**WHAT YOU SHOULD DO:** Continue the excerpt about Vermont's law restricting pharmaceutical detailers' use of prescriber-identifying information from the point where it stops.

The market research firms “suggest a further defect lies in presumption of applicability absent an individual election to the contrary. Reliance on a prior election, however, would not save a privacy measure that imposed an unjustified burden on protected expression. Vermont also asserts that its broad content-based rule is necessary to avoid harassment, but doctors can simply decline to meet with detailers. Vermont further argues that detailers’ use of prescriber-identifying information undermines the doctor-patient relationship by allowing detailers to influence treatment decisions. But if pharmaceutical marketing affects treatment decisions,it can do so only because it is persuasive. Fear that speech might persuade provides no lawful basis for quieting it.

“While Vermont’s goals of lowering the costs of medical services and promoting public health may be proper, (the statute) does not advance them in a permissible way. Vermont seeks to achieve those objectives through the indirect means of restraining certain speech by certain speakers – i.e., by diminishing detailers’ ability to influence prescription decisions. But ‘the fear that people would make bad de-cisions if given truthful information’ cannot justify content-based burdens on speech.

“That precept applies with full force when the audience – here, prescribing physicians – consists of ’sophisticated and experienced’ consumers. The instant law’s defect is made clear by the fact that many listeners find detailing instructive. Vermont may be displeased that detailers with prescriber-indentifying information are effective in promoting brand-name drugs, but the state may not burden protected expression in order to tilt public debate in a preferred direction. Vermont nowhere contends that its law will prevent false or misleading speech within the meaning of this court’s First Amendment precedents. The state’s interest in burdening detailers’ speech thus turns on nothing more than a difference of opinion.”

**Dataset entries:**

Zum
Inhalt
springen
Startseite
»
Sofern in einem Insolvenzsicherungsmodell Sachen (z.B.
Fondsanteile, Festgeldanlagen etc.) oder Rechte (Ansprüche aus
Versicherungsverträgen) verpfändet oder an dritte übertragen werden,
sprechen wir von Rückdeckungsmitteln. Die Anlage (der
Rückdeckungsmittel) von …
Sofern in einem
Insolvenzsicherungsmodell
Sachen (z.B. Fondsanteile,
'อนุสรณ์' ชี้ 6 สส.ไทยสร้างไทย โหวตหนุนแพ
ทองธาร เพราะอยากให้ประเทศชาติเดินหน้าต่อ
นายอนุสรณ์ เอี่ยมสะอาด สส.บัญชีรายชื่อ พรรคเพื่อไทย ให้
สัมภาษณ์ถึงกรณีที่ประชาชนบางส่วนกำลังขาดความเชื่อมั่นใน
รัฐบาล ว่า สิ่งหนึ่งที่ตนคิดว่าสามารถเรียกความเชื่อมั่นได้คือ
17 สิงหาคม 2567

==

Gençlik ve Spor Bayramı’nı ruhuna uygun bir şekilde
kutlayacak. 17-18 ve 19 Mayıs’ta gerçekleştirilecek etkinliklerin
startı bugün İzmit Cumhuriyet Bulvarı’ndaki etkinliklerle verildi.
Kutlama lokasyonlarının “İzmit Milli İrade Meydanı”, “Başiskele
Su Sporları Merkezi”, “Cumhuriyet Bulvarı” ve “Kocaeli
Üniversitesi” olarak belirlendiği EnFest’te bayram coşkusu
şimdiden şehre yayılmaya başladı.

==

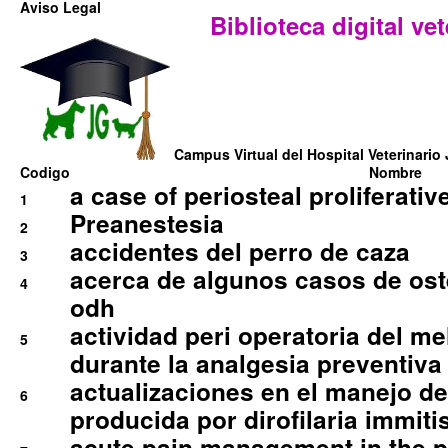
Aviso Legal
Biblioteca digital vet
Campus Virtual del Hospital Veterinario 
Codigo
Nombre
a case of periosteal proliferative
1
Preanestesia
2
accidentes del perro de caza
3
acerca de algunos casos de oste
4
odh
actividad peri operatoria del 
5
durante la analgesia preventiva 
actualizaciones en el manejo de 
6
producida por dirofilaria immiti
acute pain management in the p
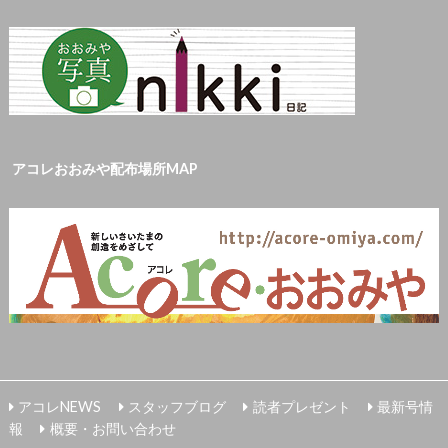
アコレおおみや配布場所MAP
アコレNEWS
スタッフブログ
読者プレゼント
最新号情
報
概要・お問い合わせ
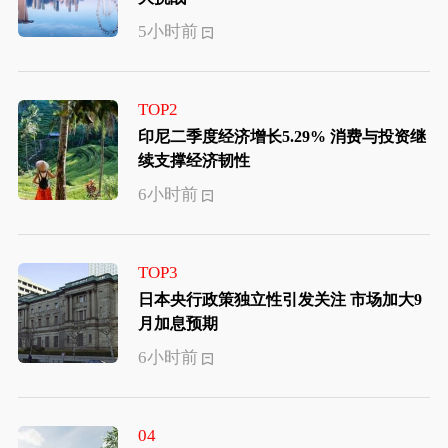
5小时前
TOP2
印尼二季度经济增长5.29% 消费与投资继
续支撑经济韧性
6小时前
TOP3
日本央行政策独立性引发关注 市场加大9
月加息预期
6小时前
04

**THE ANSWER:**
In a statement, IMS Health senior vp and general counsel says: “Today’s ruling is clear and unmistakable – these types of laws violate the Constitution and do nothing to improve healthcare, reduce costs or protect privacy as proponents had claimed. Transparency is vitally important to advancing healthcare. The availability of information on the prescribing practices of physicians enables communications about new medicines, best practices and safety updates. This information is essential to improved patient care and safety.”

In offering the minority opinion, Supreme Court Justice Stephen Breyer countered by writing “the Vermont statute before us adversely affects expression in one, and only one, way. It deprives pharmaceutical and data-mining companies of data, collected pursuant to the government’s regulatory mandate, that could help pharmaceutical companies create better sales messages. In my view, this effect on expression is inextricably related to a lawful governmental effort to regulate a commercial enterprise. The First Amendment does not require courts to apply a special ‘heightened’ standard of review when reviewing such an effort. And, in any event, the statute meets the First Amendment standard this court has previously applied when the government seeks to regulate commercial speech. For any or all of these reasons, the court should uphold the statute as constitutional.”